A democracy is always temporary in nature; it simply cannot exist as a permanent form of government.  A democracy will continue to exist up until the time that voters discover that they can vote themselves generous gifts from the public treasury.  From that moment on, the majority always votes for the candidates who promise the most benefits from the public treasury, with the result that every democracy will finally collapse due to loose fiscal policy, which is always followed by a dictatorship.  - Alexander Fraser Tytler


Learning from history.


When Scott Walker was a county exec, he asked the unions to agree to a 35 hour work week, so nobody would be laid off.  The unions said no.  So he laid off people.


Milwaukee school teachers own the health insurance company that provides the insurance for the teachers.  Taxpayers pay $30,000 per teacher for something that costs $12,000 or less, IF there was a competitive bidding process.  How do we undo the power of the teacher's union and get competitive bidding for the health insurance?  How do you get honest negotiations, when those on both sides of the bargaining table, are not looking out for the taxpayers?

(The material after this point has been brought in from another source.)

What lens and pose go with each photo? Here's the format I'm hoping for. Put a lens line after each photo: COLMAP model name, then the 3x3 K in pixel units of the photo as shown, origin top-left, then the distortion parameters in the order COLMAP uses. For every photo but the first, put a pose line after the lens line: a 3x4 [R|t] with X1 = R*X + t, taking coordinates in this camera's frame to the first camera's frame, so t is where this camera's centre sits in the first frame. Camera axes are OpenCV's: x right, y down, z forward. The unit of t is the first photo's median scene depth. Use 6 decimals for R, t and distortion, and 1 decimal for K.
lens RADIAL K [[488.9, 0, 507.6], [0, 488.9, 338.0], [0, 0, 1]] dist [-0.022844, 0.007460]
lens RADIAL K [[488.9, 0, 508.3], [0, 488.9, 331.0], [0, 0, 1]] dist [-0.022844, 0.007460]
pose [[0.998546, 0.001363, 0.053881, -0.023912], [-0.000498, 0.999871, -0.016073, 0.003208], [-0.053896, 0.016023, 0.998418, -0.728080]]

Answer: Remove the Collective Bargaining power!


IF you are trying to control the expenses of government, you need to control how you spend the money you get.


Under the system, before Walker, the people who make budgets at all levels of state government had less power than the state employees did.  Walker is taking back the rights of the employers.


Most of these people all upset and up in arms have never been to a Personnel Community, Common Councils, and School Boards meeting.  They have no idea how the local government works.


Roberts Rules, past practice, walking quorums, open and closed meetings, agendas and how they come about, process of boards and committees to approve something and the chair means nothing or very little to them. 


How about those of you complaining the state is pushing this to the local municipalities, attend one of each type of meetings and get involved and educate yourself! 


Walker also said "No" to the local governments that they wouldn’t be stuck with making program or service cuts, just make the right cuts to the workers benefits and you will not have to cut programs or lay off people.




Yet, business leaders and conservatives say that weakening government employee unions in the state actually would be good for business and most other workers.


They argue public sector unions have a vested interest in increasing the size of government, which leads to higher taxes and stifles business growth and personal spending.  Moreover, public employee unions help elect the very officials who negotiate their contracts, leaving no one looking out for the taxpayers, they say.


"You can't run a budget where the first dibs on tax dollars is for public pensions that are way over scale," said Richard Epstein, a New York University law professor who opposes public sector unionization.